At my Crate.io Database I have a table with currently 50 mio rowsand a size of 16GB. If I try to get the amount of entries per day with the following statement all works fine (except the performance, but this should not be the problem at the moment):
SELECT
date_format('%Y-%m-%d', date_trunc('day', "days")) AS "Day",
count(*) AS "Count"
FROM "doc"."mytable"
WHERE
date_format('%Y-%m-%d', date_trunc('day', "days")) BETWEEN date_format('%Y-%m-%d', date_trunc('day', current_timestamp + -2592000000))
AND date_format('%Y-%m-%d', date_trunc('day', current_timestamp + -86400000))
GROUP BY date_format('%Y-%m-%d', date_trunc('day', "days"))
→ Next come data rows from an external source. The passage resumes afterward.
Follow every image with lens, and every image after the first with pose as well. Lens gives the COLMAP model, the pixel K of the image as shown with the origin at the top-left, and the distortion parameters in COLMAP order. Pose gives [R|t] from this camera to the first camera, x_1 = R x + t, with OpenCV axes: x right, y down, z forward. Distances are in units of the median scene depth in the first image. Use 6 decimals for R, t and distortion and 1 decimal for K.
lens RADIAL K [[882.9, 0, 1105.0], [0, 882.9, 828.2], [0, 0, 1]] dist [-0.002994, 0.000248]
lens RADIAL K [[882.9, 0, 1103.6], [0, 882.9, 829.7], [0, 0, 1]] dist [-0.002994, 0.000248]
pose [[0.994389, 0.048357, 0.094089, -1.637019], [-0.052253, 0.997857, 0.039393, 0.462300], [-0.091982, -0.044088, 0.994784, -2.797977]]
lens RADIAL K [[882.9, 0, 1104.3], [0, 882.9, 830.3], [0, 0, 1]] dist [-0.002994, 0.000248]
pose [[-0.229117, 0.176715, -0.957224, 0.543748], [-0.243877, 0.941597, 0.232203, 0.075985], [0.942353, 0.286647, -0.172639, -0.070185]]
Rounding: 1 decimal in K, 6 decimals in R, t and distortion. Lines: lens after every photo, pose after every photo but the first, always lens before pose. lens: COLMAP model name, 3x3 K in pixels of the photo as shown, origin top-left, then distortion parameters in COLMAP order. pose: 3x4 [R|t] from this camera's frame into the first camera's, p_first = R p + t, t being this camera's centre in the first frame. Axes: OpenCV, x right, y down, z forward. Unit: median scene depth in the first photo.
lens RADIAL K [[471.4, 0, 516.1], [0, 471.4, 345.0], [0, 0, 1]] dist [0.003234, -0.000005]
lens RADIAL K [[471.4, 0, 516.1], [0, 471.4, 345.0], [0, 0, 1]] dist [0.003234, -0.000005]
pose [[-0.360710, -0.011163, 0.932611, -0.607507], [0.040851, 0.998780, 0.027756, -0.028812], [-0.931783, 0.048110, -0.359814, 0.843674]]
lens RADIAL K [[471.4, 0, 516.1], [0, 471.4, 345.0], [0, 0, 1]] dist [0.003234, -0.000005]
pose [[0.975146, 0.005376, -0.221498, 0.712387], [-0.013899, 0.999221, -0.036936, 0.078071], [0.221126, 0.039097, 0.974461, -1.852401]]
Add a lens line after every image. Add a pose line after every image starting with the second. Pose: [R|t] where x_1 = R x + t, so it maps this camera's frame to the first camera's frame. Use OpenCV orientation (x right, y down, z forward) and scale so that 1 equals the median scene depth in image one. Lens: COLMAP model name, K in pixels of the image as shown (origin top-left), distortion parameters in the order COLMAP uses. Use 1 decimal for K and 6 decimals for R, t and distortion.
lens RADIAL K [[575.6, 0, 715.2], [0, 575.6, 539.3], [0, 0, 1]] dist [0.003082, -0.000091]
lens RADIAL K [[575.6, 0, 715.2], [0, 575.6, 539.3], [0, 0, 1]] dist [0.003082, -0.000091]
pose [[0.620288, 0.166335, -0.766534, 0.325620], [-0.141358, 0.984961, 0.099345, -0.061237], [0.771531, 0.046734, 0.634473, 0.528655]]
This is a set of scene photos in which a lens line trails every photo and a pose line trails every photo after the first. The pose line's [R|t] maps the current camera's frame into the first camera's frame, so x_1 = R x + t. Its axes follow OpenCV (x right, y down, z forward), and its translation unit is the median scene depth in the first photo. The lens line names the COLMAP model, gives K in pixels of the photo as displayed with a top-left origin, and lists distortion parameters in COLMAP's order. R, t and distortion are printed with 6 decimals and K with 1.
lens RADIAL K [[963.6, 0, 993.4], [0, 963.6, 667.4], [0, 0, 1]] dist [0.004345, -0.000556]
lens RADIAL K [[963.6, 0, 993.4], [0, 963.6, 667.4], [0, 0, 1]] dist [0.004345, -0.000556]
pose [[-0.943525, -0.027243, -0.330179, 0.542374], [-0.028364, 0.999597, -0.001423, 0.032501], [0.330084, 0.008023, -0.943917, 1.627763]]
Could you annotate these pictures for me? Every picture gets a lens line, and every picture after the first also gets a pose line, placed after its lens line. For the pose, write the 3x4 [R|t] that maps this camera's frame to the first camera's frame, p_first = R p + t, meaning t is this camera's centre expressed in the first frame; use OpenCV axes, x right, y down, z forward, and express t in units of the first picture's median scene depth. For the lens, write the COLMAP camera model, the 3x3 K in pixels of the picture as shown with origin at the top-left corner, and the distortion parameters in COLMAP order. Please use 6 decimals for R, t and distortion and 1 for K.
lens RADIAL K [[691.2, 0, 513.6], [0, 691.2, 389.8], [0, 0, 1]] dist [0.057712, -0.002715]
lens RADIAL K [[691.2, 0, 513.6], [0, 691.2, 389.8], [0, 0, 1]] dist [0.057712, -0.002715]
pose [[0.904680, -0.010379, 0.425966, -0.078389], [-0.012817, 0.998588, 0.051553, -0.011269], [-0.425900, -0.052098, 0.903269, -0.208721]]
ORDER BY date_format('%Y-%m-%d', date_trunc('day', "days")) ASC limit 100;
But if I try to make a distinct at another column like this:
SELECT
date_format('%Y-%m-%d', date_trunc('day', "days")) AS "Day",
count(DISTINCT customerid) AS "Count"
FROM "doc"."mytable"
WHERE
date_format('%Y-%m-%d', date_trunc('day', "days")) BETWEEN date_format('%Y-%m-%d', date_trunc('day', current_timestamp + -2592000000))
AND date_format('%Y-%m-%d', date_trunc('day', current_timestamp + -86400000))
GROUP BY date_format('%Y-%m-%d', date_trunc('day', "days"))
ORDER BY date_format('%Y-%m-%d', date_trunc('day', "days")) ASC limit 100;
the statement will fail with
SQLActionException[CircuitBreakingException: [query] Data too large, data for [collect: 0] would be larger than limit of [1267571097/1.1gb]]
Has anybody an idea why a COUNT(DISTINCT col) has a problem with too much data, but a COUNT(*) not? And how can I solve this issue?